We will, therefore, exclude no one from attending services in God’s house on the basis of their sexual orientation.  Homosexual people will be welcome participants in the worship life of the church and assured of God’s love for all people.  As baptised members of the body of Christ, we meet together to hear God’s Word and receive the body and blood of Christ, which reassures us of the forgiveness of sins and brings healing and wholeness through the work of the Spirit.

We pray for grace to keep listening to the Scriptures, including those words that seem to voice God’s disapproval of same-sex behaviour, and to hear all Scripture in the light of Christ who is the embodiment of God’s love and the fulfilment of God’s commands.  The church will listen to the Spirit’s guidance as it attempts to discern which of the traditional attitudes to homosexual expression should still apply, and which belong to cultural values of a former time.  Studies have raised new questions about where homosexuality fits within God’s creation.  As we walk with people wishing to discern God’s will for their lives we will therefore need to exercise caution so that we do not espouse stances which are unjust, oppressive or excluding.  We will need to continue to listen to each other in a spirit of mutual respect and goodwill.

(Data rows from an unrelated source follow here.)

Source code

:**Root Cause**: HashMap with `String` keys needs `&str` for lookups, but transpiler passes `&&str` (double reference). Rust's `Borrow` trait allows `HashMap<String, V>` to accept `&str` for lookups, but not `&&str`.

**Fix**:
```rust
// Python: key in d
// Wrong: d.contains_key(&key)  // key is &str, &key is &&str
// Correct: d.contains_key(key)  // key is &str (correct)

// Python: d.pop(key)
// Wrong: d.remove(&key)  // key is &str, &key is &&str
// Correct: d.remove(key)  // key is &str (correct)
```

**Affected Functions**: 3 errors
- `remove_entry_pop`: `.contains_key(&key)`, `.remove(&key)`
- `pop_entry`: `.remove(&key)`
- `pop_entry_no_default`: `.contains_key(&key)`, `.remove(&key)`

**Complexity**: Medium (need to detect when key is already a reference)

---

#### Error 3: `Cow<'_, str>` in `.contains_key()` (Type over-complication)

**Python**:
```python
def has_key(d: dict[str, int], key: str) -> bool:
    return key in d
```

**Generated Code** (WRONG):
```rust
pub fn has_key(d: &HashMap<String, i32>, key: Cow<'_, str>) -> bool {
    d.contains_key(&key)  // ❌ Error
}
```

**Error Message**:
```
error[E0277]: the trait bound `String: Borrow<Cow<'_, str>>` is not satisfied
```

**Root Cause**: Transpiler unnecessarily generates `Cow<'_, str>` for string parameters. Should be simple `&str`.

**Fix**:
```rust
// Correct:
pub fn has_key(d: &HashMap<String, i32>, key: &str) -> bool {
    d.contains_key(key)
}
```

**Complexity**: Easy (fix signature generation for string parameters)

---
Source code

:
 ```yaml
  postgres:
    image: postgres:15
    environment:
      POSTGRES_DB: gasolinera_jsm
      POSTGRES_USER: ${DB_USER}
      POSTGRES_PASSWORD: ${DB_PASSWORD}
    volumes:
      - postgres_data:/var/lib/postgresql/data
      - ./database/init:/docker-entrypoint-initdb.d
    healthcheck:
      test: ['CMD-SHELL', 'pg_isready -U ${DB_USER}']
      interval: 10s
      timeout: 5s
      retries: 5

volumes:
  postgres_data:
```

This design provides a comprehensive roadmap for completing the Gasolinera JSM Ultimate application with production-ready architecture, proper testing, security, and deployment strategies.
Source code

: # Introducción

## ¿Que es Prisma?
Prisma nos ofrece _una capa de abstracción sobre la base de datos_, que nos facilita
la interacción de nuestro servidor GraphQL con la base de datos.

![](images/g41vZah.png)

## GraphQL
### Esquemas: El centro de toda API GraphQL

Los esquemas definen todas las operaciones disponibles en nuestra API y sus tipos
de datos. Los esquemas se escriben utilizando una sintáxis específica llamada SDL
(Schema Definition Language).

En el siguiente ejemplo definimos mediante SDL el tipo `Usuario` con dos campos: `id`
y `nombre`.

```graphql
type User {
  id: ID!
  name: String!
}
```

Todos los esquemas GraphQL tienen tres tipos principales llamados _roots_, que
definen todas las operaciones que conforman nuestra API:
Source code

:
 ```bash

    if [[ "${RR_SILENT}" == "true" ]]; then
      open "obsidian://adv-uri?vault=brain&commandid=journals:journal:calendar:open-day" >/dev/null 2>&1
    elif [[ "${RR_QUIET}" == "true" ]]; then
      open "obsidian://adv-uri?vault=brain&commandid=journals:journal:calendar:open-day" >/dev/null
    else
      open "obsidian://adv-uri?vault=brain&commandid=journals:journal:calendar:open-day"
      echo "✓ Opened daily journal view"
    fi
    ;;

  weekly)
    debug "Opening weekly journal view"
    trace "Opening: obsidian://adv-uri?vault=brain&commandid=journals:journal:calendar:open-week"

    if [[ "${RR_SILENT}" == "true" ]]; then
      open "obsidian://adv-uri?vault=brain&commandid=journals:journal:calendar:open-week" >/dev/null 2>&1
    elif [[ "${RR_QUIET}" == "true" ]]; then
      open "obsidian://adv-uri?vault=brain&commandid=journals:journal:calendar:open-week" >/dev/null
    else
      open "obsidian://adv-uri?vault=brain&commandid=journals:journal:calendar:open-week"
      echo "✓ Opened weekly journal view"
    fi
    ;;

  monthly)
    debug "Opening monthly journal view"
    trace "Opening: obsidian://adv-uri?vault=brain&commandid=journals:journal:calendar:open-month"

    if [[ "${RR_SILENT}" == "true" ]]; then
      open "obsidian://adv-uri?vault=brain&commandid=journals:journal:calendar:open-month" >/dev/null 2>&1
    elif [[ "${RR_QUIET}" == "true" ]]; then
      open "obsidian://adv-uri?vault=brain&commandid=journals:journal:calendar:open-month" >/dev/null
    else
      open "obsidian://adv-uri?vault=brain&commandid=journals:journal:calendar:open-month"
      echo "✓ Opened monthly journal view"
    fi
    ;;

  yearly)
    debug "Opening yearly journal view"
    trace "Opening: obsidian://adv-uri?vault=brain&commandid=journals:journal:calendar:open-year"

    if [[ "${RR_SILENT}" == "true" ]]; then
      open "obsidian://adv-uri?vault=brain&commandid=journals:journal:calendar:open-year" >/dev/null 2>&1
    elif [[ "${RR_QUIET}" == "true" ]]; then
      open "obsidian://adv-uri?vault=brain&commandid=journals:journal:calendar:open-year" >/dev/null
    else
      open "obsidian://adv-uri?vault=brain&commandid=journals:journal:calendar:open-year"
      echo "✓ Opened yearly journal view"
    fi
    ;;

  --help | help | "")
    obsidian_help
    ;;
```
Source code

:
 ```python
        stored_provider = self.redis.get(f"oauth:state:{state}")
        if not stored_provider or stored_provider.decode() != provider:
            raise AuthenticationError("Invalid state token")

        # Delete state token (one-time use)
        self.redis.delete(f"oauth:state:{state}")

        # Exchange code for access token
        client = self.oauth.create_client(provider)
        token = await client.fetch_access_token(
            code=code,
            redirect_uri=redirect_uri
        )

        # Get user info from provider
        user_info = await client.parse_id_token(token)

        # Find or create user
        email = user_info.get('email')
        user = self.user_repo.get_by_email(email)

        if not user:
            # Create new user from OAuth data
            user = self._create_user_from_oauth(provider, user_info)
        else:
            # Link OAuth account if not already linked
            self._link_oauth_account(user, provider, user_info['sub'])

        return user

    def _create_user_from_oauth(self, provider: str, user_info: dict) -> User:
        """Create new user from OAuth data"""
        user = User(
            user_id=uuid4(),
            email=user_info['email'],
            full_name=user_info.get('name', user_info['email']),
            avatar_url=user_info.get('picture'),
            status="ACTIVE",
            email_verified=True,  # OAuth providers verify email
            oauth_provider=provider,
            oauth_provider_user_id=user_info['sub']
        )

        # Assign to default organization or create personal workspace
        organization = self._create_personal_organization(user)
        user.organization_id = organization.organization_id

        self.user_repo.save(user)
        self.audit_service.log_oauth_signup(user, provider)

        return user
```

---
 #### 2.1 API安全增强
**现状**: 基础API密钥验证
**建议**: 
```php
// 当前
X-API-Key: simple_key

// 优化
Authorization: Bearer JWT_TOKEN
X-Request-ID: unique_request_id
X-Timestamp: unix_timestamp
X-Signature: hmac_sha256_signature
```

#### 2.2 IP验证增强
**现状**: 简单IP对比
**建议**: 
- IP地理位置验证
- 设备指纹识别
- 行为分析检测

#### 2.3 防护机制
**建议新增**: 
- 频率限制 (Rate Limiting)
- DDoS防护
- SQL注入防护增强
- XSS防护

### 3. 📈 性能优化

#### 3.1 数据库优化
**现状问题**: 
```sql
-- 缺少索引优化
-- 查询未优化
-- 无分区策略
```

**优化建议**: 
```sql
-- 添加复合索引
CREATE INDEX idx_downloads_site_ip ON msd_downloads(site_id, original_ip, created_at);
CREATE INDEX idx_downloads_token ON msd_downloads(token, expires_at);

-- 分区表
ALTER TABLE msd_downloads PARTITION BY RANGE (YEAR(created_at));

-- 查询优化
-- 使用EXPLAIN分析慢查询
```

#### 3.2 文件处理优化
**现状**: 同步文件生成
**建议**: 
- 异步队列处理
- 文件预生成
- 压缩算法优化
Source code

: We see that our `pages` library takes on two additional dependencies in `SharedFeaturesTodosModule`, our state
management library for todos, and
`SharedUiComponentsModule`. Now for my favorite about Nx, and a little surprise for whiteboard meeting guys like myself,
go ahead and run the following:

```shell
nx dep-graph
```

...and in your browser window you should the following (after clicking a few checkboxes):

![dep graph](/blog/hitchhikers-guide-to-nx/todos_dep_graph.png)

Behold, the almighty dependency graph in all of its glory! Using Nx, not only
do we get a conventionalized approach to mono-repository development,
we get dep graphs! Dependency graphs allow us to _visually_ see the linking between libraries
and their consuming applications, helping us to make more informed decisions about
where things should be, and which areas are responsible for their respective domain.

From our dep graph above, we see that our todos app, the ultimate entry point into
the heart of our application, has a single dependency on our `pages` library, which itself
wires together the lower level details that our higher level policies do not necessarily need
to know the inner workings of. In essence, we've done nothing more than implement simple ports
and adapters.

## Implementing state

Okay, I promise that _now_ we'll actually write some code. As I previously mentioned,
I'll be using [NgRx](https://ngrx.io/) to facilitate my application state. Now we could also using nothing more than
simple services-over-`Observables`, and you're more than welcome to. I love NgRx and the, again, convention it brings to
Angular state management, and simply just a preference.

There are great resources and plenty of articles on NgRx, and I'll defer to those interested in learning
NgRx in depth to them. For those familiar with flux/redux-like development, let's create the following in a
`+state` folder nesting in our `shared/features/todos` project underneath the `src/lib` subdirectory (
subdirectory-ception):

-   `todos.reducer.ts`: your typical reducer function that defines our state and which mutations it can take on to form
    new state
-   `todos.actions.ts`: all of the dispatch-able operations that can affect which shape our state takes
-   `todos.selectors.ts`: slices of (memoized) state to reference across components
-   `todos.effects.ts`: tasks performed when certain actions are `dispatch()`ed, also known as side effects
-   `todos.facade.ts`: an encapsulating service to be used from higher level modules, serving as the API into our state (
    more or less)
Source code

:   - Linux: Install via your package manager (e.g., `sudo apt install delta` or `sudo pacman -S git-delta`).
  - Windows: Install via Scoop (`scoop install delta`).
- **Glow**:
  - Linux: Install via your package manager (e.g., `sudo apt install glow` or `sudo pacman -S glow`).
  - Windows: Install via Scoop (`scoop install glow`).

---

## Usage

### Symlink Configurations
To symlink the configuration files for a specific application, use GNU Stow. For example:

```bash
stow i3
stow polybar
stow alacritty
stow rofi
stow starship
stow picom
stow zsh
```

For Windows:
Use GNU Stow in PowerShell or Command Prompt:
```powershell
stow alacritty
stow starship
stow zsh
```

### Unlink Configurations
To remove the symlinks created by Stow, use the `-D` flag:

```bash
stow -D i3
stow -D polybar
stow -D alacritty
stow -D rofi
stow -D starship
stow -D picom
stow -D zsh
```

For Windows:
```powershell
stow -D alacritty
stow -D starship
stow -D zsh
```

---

The traditional teaching that sexual expression has its proper place within heterosexual marriage and that outside marriage abstinence is expected, guides Christians, both married and single, who seek to live by it and to teach it to their children.  The church must also minister to those whose lives do not conform to this view of marriage and human sexuality, in situations that are often painful and complex.

It is clear that the church must condemn behaviours which are destructive or exploitative perversions of God’s gift of sexuality, including promiscuity, exploitation of minors, rape and sexual abuse.  This applies to all people, regardless of sexual orientation.

People who identify as homosexual continue to be victims of violence and discrimination. The Church is called to show understanding to homosexual people and empathy for them in their struggles, to engage in mutual service in Christ in the congregational setting, and be ready to give help and encouragement to them as Christian people in whichever ways possible.  We are entrusted with the proclamation of God’s free gift of grace in the forgiveness of sin to all people who repent and believe, and new life through the transforming power of the Holy Spirit.

We pray that God the Father would give the church the mind of Christ and the illumination of the Spirit to know how best to minister to people who both identify as homosexual and share a common identity with all baptised Christians.